By Chand Bellur
May 5, 2020 at 1:52 p.m. PT
- The Magic Trackpad is Apple’s external pointing device, designed for macOS.
- 2015 saw the refreshed Magic Trackpad 2, adding Force Touch haptic feedback technology.
- Patents show that Apple may be adding wireless charging and Apple Pencil support to the next Magic Trackpad.
Apple’s Magic Trackpad Fuses Hardware with Software
Although the first mouse was developed in 1964 by Douglas Engelbart, technology firms ignored the device for almost two decades. Despite popular belief, the Macintosh was not the first computer with a mouse. The Xerox Alto, a machine that never found its way to market, was one of the first computers coupled with the ubiquitous pointing device.
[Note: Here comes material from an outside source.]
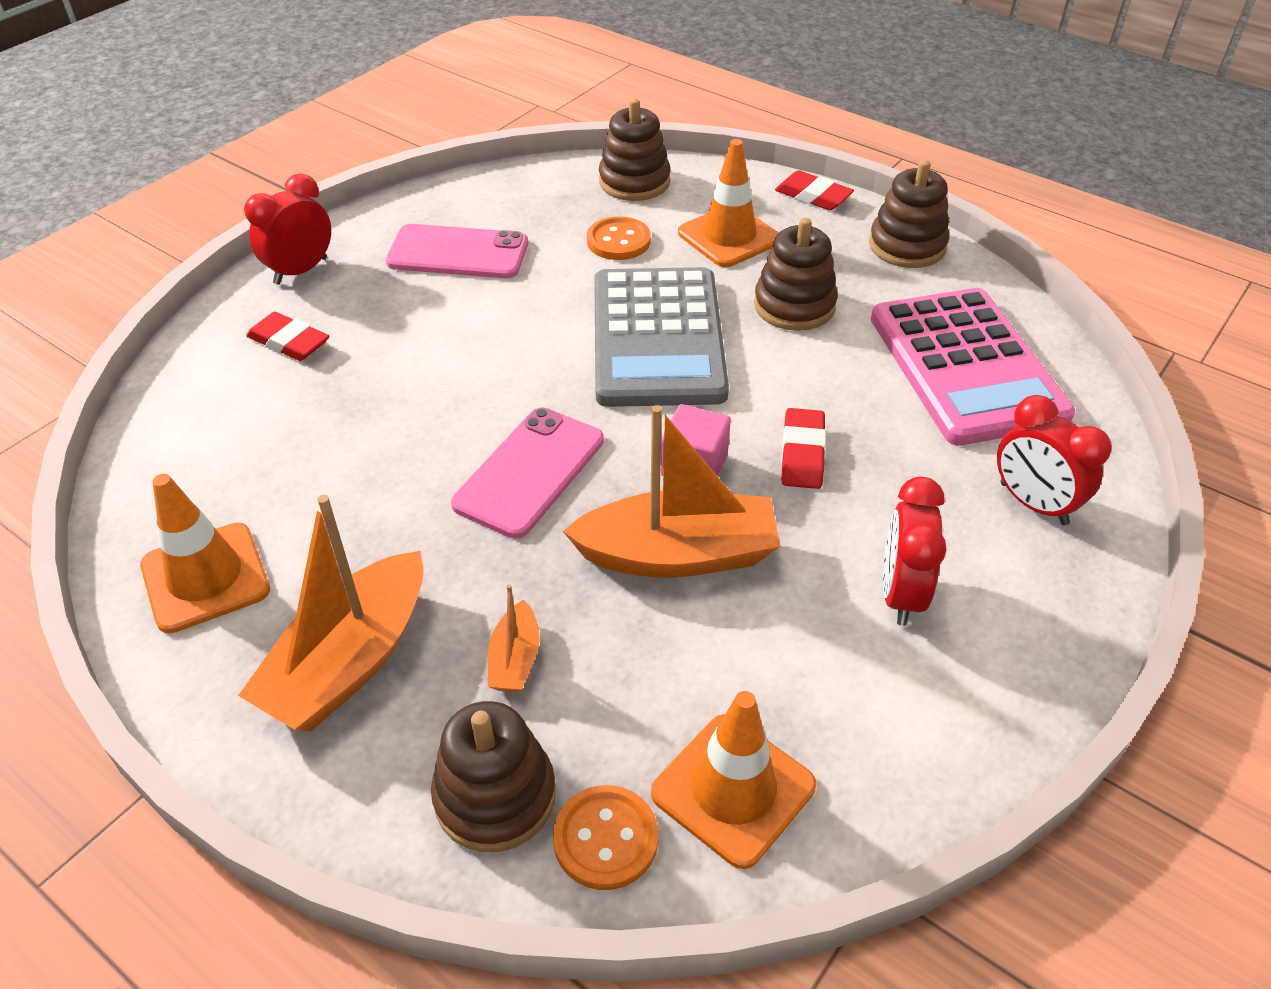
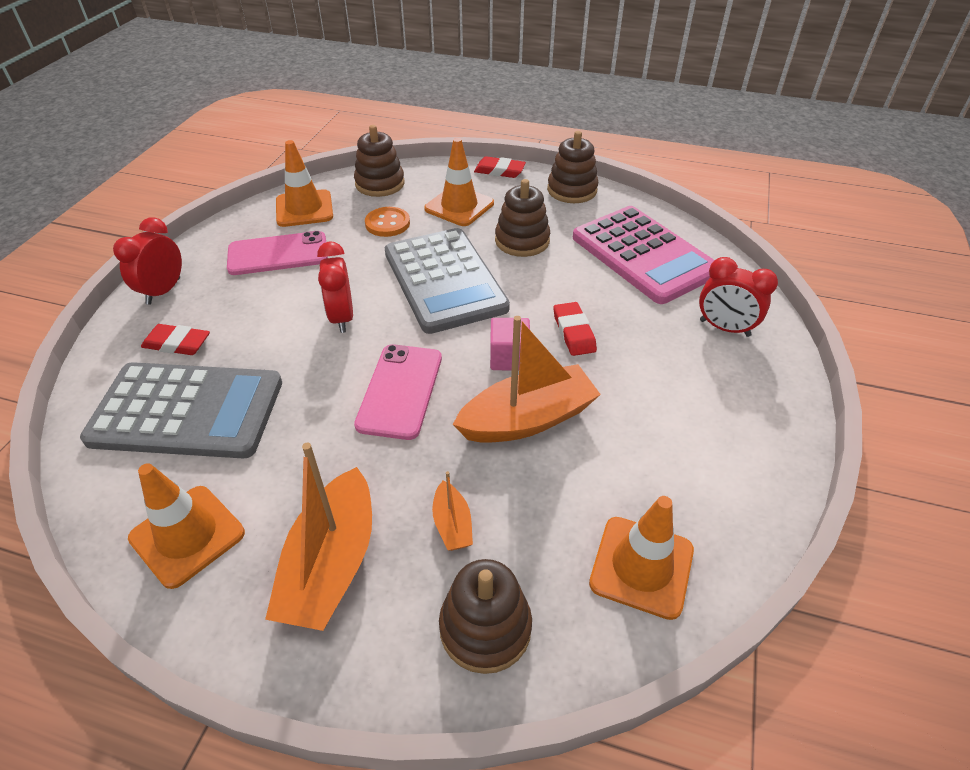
camera: 20 degrees left, 0 degrees up
orange button [553,785,658,890] -> none
red clock [883,477,946,626] -> red clock moved to [317,241,353,333]
none -> grey calculator [80,363,282,458]
none -> orange traffic cone [276,140,333,227]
The Xero Alto inspired the Macintosh — a detail often lost in history. In fact, Steve Jobs hired some of the Alto engineers to spearhead Macintosh development. Most of the Mac’s user interface advancements stemmed from the Alto, including its iconic mouse.
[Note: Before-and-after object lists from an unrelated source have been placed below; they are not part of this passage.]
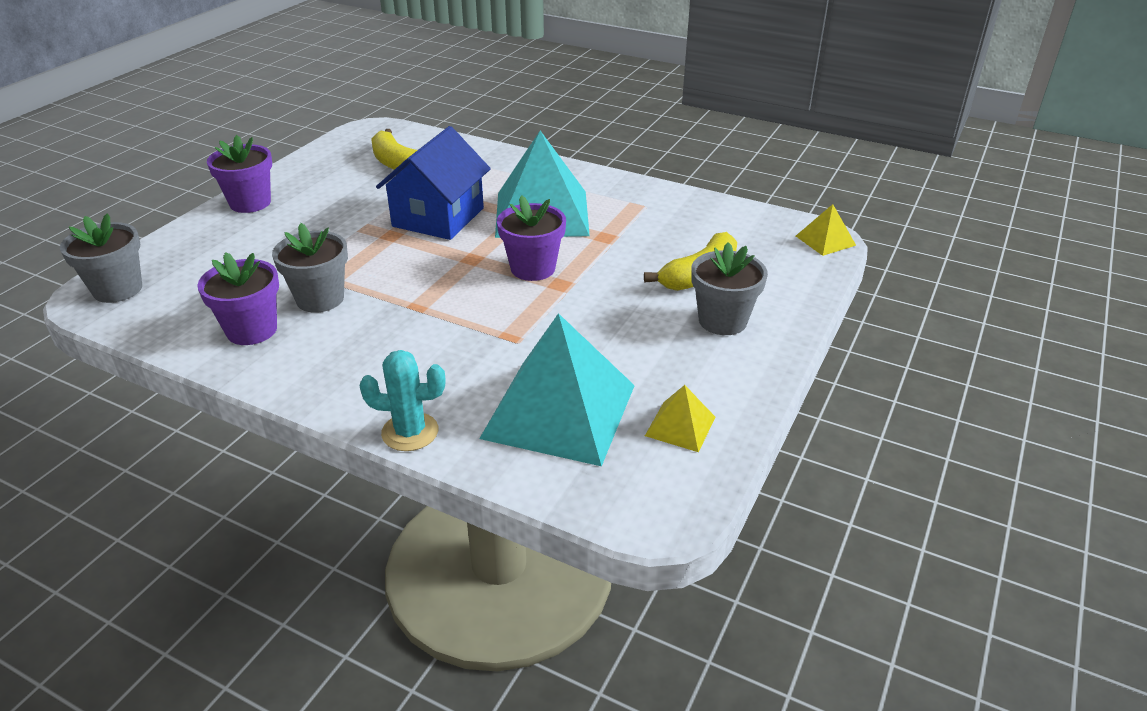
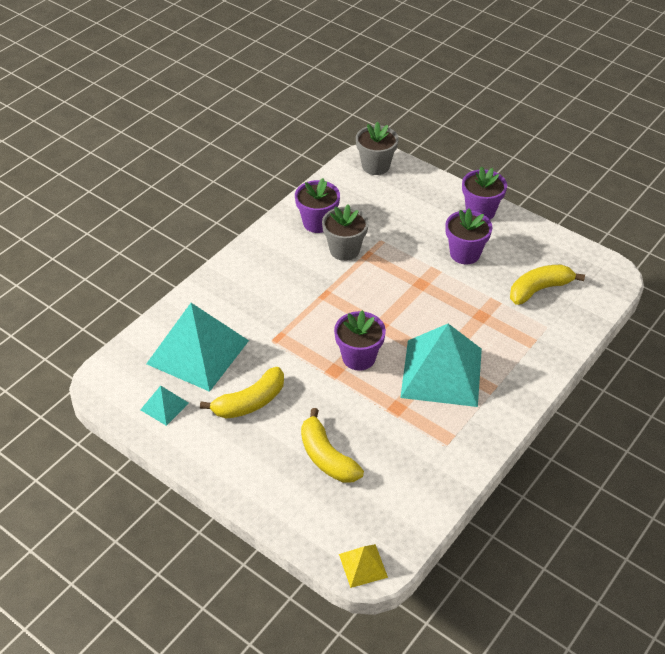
camera: 100 degrees right, 10 degrees up
turquoise cactus [359,350,445,451] -> none
blue house [376,126,491,240] -> none
yellow pyramid [645,385,716,452] -> turquoise pyramid [140,385,189,426]
grey flower pot [691,242,768,335] -> none
none -> yellow banana [200,367,284,419]
none -> purple flower pot [445,208,493,264]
Flash forward a few decades, and the mouse became a fixture on virtually every computer. The ubiquitous pointing device became stale, and as laptop computers emerged, cumbersome.
Laptop computers posed a significant problem for the mouse. Designed to operate in the field, laptop users might not always have a desk or flat surface to maneuver a mouse. The first solution, the trackpad, was obvious yet cumbersome. While the controller may work well for a game of Centipede, it’s not the best way to navigate a user interface.
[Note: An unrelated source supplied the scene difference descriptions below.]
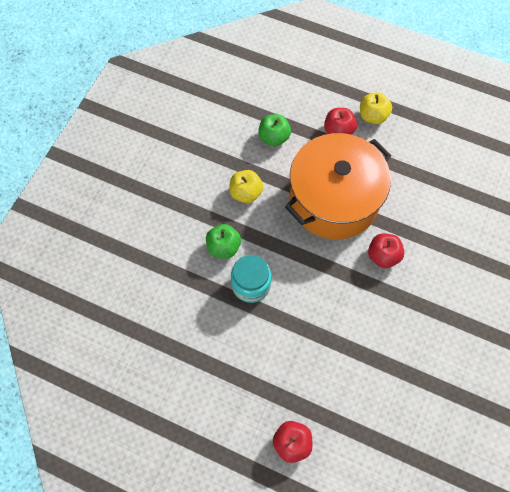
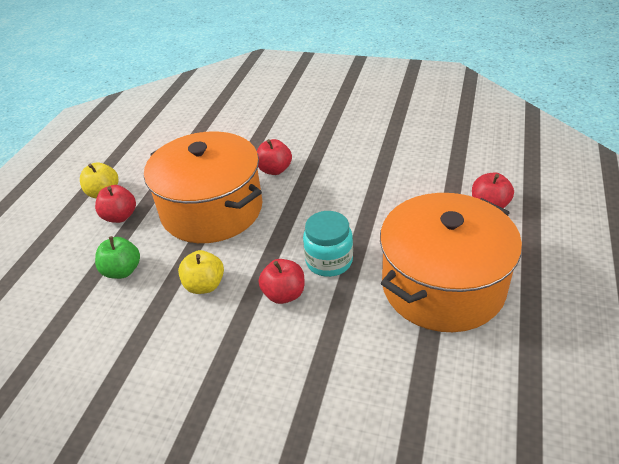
camera: 95 degrees left, 25 degrees down
green apple [206,224,241,259] -> red apple [259,259,304,304]
none -> orange pot [380,193,522,332]

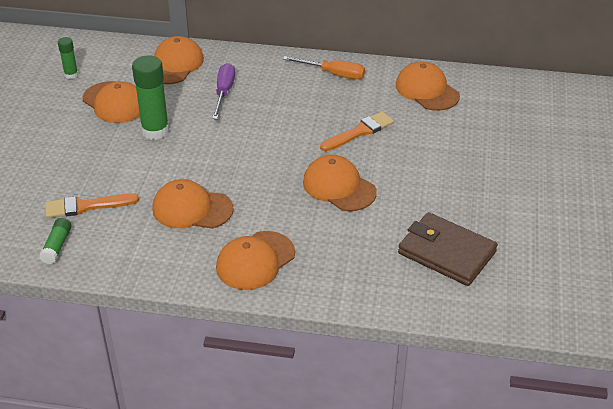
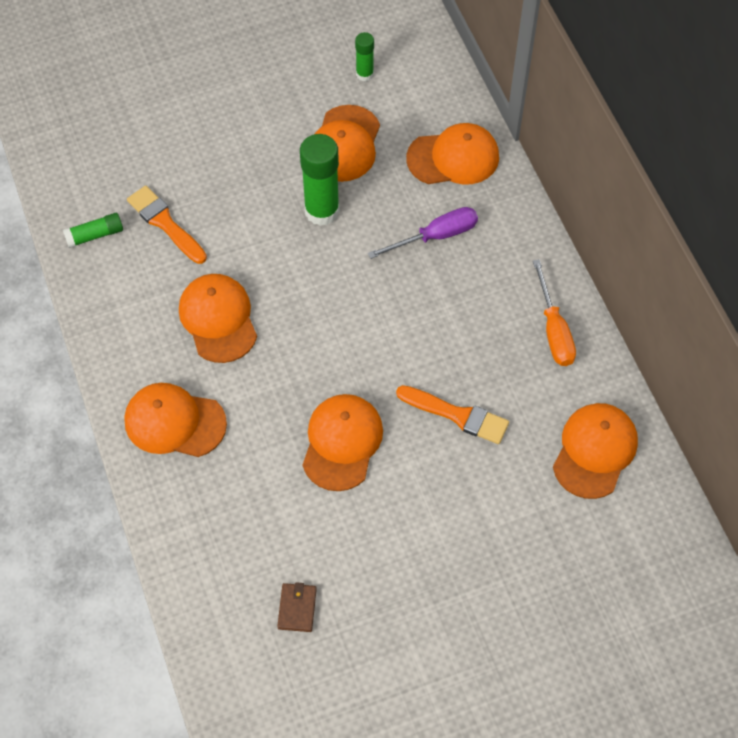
camera: 60 degrees right, 20 degrees up
brown wallet [398,212,498,286] -> brown wallet [277,582,317,632], size x0.44

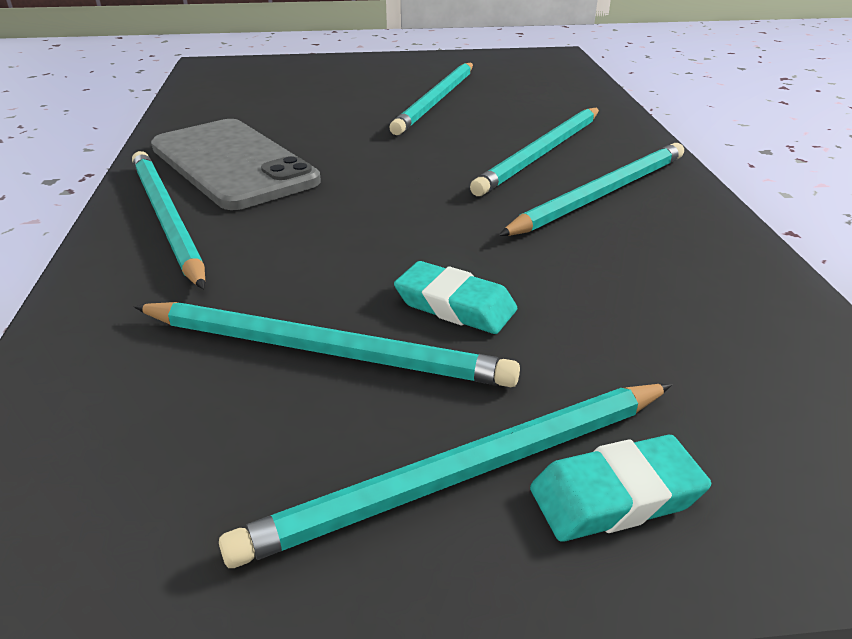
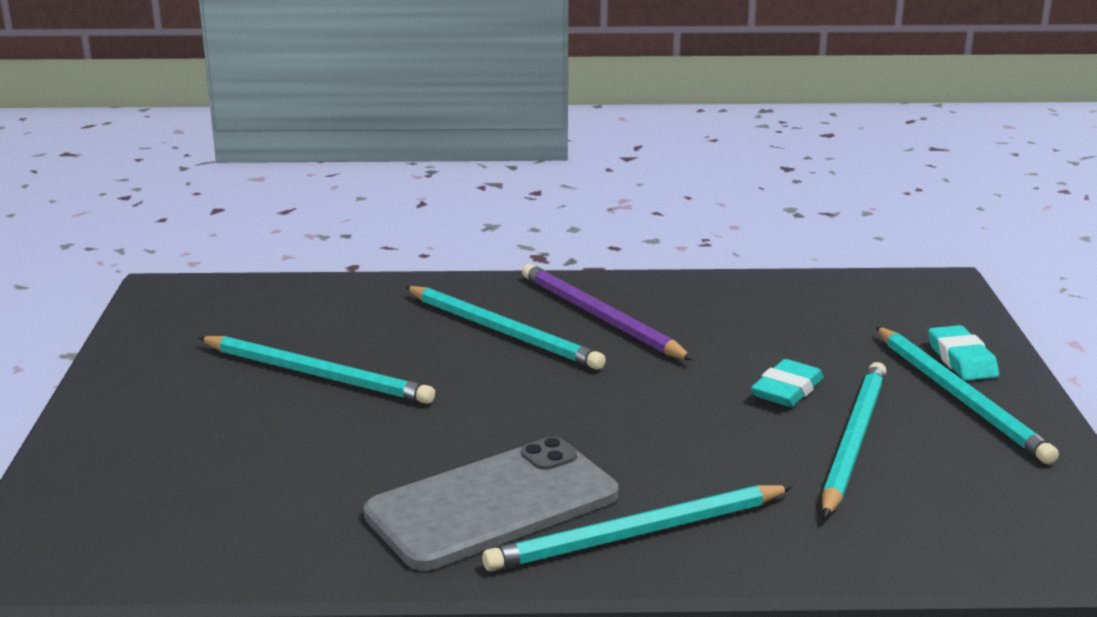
camera: 85 degrees left, 10 degrees down
turquoise pencil [498,143,684,236] -> purple pencil [522,264,694,360]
Apple, even during their less glorious days, pushed design forward unlike any other company. In May of 1994, the Cupertino tech company unveiled the first laptop computer with a trackpad — the PowerBook 500. The laptop embraced many new technologies; however, the trackpad was the most obvious and enticing. It proved to be a massive hit with customers.
For a long time, only laptop and notebook computers used trackpads. Some PC makers developed standalone trackpads for Windows machines. These devices operated exactly like a mouse, with no capability for advanced gestures.
Apple has always enjoyed the advantage of making tightly-coupled hardware and software. Unlike the Windows world, Apple can fully realize hardware capabilities. In 2010, Apple launched the first Magic Trackpad, alongside new gestures for OS X. The combination created a unique and powerful user experience, unlike anything on the market.
Next Magic Trackpad May Charge iPhone
Reliable rumors suggest that Apple’s next Magic Trackpad will be a great leap forward. A slew of patents indicate that Apple will bring wireless charging and Apple Pencil support to the next Magic Trackpad.
Patent illustrations seem to indicate that the next Magic Trackpad will attach directly to the Magic Keyboard. Using a magnetic fastener, the new trackpad can serve as a wireless charger for the iPhone. It will also function as an active drawing surface for the Apple Pencil.
Apple Pencil support is a bit surprising. Such a move could cannibalize sales from the iPad. For now, the iPad is the only way to use the Apple Pencil, and it may drive graphics professionals to adopt the popular tablet.
No one knows what Apple will unveil next. The company is known to patent features that never see the light of day. It’s entirely possible that the Magic Trackpad may serve as a wireless charging device. It could also offer Apple Pencil support. Apple takes the Magic Trackpad seriously, and the device is overdue for a refresh. It may just be the wireless charging solution that iPhone users have been anticipating.